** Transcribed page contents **
╭──

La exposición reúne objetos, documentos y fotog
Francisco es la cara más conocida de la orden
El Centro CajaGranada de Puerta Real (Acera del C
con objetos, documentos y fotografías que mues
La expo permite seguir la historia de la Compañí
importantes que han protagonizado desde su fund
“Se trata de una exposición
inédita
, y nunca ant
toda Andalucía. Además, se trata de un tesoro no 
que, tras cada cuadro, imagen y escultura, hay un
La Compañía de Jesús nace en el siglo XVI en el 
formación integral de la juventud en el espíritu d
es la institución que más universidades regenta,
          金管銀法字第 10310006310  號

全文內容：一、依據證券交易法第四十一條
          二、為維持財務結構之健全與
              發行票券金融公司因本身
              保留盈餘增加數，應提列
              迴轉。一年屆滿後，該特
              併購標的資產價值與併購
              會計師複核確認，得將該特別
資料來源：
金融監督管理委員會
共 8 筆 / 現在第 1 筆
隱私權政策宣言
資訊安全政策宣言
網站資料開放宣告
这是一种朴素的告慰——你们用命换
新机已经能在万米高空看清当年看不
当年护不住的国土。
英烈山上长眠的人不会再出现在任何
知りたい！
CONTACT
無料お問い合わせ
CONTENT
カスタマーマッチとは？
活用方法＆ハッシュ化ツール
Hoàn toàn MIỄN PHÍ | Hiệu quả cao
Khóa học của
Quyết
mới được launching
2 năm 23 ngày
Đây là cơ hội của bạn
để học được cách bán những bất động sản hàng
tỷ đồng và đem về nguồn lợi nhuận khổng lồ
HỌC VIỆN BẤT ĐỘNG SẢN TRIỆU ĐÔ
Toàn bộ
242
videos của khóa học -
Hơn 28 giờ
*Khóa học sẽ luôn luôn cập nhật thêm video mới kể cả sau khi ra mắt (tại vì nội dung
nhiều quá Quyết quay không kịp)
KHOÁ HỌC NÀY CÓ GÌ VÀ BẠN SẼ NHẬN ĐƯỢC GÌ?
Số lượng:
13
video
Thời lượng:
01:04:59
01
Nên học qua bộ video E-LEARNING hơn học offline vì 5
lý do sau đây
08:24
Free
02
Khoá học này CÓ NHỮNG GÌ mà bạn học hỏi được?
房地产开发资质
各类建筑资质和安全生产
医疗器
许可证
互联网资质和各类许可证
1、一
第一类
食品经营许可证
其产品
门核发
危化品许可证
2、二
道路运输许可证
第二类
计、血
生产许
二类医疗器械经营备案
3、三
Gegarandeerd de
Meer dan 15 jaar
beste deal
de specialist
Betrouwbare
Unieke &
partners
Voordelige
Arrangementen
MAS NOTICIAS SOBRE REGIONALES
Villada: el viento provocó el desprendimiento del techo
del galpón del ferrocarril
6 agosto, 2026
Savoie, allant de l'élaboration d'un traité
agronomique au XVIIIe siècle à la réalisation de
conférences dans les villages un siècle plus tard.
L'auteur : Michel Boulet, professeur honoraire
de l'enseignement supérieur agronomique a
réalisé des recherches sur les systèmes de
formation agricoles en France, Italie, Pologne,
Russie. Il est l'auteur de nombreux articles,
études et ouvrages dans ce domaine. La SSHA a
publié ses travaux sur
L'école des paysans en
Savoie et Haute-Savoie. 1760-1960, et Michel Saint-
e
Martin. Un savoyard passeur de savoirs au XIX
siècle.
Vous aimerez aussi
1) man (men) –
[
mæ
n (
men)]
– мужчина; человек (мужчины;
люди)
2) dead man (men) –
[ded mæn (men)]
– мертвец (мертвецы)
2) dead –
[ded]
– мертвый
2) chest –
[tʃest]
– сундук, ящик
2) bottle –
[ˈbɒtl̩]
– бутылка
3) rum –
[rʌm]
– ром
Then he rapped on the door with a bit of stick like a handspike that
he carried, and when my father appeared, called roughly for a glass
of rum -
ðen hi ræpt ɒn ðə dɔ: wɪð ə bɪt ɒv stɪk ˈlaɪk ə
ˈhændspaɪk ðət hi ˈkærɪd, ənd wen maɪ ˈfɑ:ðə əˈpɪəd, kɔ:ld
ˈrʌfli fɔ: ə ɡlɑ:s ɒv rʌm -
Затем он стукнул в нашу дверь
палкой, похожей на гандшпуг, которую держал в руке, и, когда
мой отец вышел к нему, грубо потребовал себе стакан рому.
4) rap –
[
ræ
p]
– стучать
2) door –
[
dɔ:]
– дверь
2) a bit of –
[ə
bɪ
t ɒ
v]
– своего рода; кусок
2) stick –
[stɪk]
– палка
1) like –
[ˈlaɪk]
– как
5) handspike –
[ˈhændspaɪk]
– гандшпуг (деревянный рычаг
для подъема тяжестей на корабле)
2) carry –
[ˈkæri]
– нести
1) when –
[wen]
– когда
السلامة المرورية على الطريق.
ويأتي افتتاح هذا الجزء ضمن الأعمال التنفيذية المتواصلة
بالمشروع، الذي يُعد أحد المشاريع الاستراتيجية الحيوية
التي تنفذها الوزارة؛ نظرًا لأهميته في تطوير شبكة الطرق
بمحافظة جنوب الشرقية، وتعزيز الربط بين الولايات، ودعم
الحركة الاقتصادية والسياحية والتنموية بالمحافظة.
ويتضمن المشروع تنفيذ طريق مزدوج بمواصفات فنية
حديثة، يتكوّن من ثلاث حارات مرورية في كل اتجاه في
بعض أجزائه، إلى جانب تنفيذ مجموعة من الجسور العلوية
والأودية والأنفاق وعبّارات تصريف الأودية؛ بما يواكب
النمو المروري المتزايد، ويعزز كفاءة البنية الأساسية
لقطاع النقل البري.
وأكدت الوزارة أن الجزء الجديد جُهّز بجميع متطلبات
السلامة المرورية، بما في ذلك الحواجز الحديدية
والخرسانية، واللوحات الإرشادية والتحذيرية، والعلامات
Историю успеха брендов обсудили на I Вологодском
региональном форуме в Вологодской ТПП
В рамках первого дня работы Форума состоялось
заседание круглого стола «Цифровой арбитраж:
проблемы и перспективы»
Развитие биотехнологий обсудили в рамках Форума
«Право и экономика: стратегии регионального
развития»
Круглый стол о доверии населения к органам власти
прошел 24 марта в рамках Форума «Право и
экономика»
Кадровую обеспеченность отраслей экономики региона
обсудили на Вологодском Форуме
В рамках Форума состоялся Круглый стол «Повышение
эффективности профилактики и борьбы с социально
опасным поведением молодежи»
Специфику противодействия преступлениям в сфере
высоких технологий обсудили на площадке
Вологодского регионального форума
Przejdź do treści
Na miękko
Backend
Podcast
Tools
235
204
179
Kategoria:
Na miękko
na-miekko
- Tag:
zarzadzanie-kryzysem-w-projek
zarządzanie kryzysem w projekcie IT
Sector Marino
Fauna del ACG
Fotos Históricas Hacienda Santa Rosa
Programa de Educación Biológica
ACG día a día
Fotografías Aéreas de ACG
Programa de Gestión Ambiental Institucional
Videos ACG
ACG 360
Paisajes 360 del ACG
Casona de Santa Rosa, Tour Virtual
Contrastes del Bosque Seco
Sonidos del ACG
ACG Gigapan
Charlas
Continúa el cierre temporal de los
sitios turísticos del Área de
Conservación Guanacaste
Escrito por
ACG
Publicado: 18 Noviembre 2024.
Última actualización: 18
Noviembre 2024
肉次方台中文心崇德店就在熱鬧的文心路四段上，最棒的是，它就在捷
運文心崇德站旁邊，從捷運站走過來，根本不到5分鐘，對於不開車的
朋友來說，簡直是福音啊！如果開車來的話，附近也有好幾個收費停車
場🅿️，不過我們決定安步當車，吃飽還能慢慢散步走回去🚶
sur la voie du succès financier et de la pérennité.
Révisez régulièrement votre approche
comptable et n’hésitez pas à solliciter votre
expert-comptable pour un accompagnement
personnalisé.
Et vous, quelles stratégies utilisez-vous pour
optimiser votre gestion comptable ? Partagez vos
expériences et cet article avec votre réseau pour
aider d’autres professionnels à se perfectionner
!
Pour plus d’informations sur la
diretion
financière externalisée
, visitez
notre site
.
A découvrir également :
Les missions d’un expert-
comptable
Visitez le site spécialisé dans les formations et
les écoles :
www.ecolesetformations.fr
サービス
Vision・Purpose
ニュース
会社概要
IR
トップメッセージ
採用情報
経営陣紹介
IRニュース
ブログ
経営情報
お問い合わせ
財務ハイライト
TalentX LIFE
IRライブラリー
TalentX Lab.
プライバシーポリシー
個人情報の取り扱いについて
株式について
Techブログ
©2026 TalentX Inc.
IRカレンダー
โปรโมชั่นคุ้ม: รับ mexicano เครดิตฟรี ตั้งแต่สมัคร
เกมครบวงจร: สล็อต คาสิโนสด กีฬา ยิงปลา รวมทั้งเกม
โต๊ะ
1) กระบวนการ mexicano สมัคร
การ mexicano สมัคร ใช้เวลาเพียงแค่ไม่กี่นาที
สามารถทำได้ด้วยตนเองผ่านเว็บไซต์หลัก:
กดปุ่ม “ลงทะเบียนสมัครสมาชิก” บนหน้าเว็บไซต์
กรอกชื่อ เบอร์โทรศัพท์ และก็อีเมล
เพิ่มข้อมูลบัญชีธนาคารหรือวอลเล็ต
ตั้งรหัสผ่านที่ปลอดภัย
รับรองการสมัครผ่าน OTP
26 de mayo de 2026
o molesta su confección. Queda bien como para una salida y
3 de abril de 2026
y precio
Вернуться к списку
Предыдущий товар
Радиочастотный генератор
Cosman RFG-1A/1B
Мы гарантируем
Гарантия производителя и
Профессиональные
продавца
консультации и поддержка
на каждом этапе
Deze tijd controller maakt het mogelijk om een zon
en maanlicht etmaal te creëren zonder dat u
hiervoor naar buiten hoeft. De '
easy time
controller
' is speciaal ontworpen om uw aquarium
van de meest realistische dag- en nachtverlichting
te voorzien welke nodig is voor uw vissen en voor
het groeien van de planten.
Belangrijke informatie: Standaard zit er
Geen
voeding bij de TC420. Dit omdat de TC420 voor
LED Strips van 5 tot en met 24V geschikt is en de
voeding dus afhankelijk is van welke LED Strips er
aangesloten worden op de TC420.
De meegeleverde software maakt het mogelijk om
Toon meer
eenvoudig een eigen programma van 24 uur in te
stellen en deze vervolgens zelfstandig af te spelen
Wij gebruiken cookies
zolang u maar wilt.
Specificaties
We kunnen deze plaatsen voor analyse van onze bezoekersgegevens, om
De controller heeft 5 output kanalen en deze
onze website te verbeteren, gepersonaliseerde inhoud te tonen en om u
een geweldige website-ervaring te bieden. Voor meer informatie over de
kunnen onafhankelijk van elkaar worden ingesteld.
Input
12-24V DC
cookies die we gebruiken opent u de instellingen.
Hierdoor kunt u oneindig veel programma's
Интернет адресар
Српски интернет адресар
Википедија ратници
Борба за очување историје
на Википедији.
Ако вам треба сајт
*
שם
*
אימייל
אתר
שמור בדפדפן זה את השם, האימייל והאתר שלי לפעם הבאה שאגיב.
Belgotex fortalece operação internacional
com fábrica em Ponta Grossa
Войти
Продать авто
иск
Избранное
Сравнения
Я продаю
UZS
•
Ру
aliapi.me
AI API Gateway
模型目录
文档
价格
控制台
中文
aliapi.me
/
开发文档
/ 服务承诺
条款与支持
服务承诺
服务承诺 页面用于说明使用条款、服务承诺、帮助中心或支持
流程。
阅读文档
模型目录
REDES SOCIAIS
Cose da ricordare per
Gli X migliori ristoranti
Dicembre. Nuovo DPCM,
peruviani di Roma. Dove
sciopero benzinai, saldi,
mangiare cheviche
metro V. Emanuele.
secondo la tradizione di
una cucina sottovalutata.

╰──

** To do **
Among the lines above, show every one that contains the string "voeding".

** Completed task **
voeding bij de TC420. Dit omdat de TC420 voor
voeding dus afhankelijk is van welke LED Strips er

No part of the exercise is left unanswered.